Former Hawk star interrupted college football career to fight for country following 9/11 attacks
On Dec. 10, 2007, a close-range gunfight between United States Army Rangers and Iraqi insurgents erupted on the roof of an Iraq safe house. During the fierce exchange of bullets, a U.S. Army Ranger was shot above the left eye.
No one who knows Marcus Mencotti well was surprised to learn — as blood from the head wound poured down his face — he kept fighting until medical assistance arrived approximately 30 minutes later.
Pity the poor 6-foot-2, 260-pound centers who had to line up against Farmington Hills Harrison’s 5-foot-7, 160-pound nose guard during the Hawks’ 2000 football season.
Despite their 100-pound advantage, the mammoth offensive linemen rarely stood a chance against Mencotti, a tenacious, quick and fearless disruptor.

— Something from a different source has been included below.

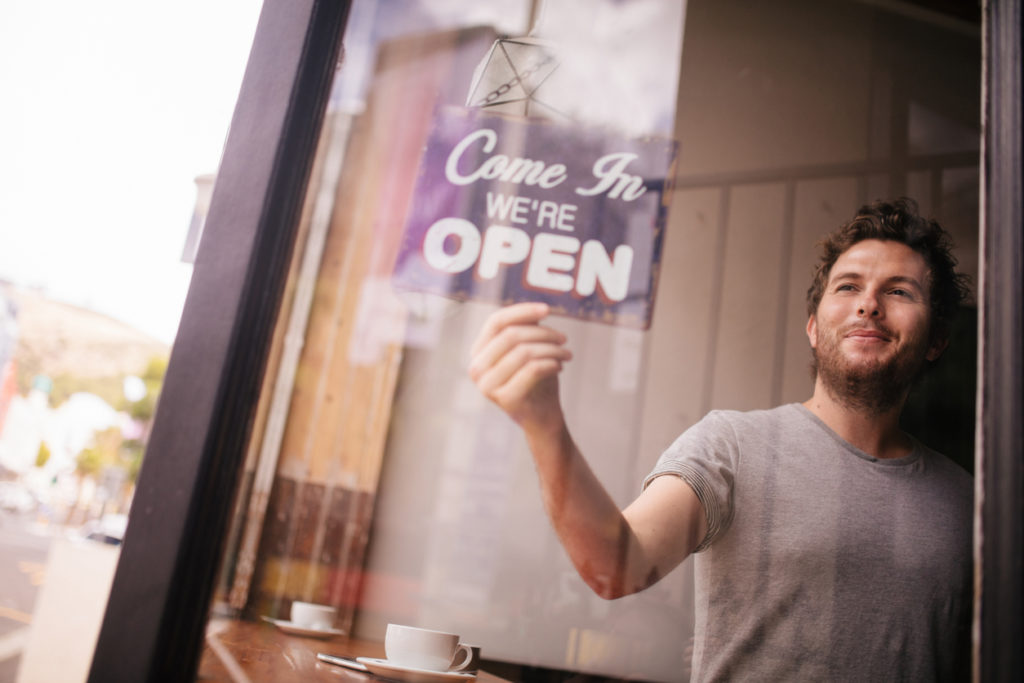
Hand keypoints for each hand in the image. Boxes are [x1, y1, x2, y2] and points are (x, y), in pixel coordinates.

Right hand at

“I was a DB (defensive back) until I goofed around in practice one day and they stuck me at nose guard,” Mencotti recalled, 22 years later. “I never left.”
The undersized warrior not only held his own in the trenches, he earned Division 3 All-State honors for the state champion Hawks, who pummeled East Lansing, 42-0, in that season’s title game.
Mencotti committed to play college football at Wayne State University, where he was shifted back to defensive back.
On Sept. 11, 2001, as he was driving to a job at the Oakland County International Airport in Waterford, Mencotti learned of the terrorist attacks on the United States.
“As soon as I learned the details of the attacks, I knew in the back of my mind I’d end up joining the military,” he revealed. “I was thinking, ‘Send me wherever you need me. I’m ready.”
In 2003, as the Iraq War heated up, Mencotti learned from Wayne State teammate Chris Smilo that the U.S. Army was actively recruiting for its Special Forces units. A short time later, the duo drove to a U.S. Army Recruitment Office on Jefferson Ave. in downtown Detroit and took a series of tests.
Mencotti scored well and enlisted to fight for his country, interrupting his relatively comfortable life as a college student and football player.
“My grandfather served in World War II and my uncle served in Vietnam,” Mencotti explained. “I was raised in a patriotic family and I’ve always been patriotic. A lot of the friends I grew up with nicknamed me ‘Soldier Slim’.”
Mencotti’s decision was met initially with mixed emotions from his family.
“My dad supported me right away, but my mom was a little hesitant at first,” Mencotti said. “We had a football combine before I enlisted and my numbers were really good. One of the coaches called my mom and asked her if she could talk me out of enlisting.
“Ultimately, she ended up supporting my decision; she was just worried about my safety in the beginning.”
Mencotti was sent to Fort Leonard Wood in the Missouri Ozarks for basic training. He graduated a U.S. Army Ranger — widely regarded as the best-trained soldiers in the world — and was deployed to Afghanistan in spring of 2004.
Mencotti said his experience playing football for Harrison served him well overseas.
“I liked all my coaches, but assistant coach and defensive coordinator (Bob) Sutter influenced me the most,” Mencotti said. “I don’t think there was one player who went to Harrison that doesn’t love that man. He was like a second father to a lot of the guys. He was an instiller of ‘do the right thing’. It wasn’t just about football for him, it was about building men.”
In his fourth tour of duty, Mencotti — a U.S. Army Ranger sniper at the time — snuck onto a safe house roof on that December night in 2007. He said an explosion to create a breach in a nearby building alerted insurgents, leading to the gunfight.
“I was lucky it was a 9-millimeter bullet because it didn’t penetrate all the way through,” he said.
Mencotti was transported to the Walter Reed Army Medical Center in Bethesda, Maryland, where he stayed for an approximate one-month recovery.
Mencotti was later awarded a Purple Heart and Bronze Star for Valor — two of the highest awards presented by the United States military.
Following his injury, he trained future Rangers until he was mandated to retire from the military in 2009.
Mencotti later contracted for the Department of Defense. One of his team members was Mark “Oz” Geist, a member of the Annex Security Team that fought the Battle of Benghazi, Libya on Sept. 11 and 12, 2012 — an act of bravery that was depicted in the 2016 movie “13 Hours”.
Mencotti currently resides in Commerce with his wife Abbey, daughter and three sons.
His two oldest sons, aged 12 and 9, play youth league football.
“They’re all in on football,” he said, smiling.
The apples have not fallen far from the tree in the Mencotti family.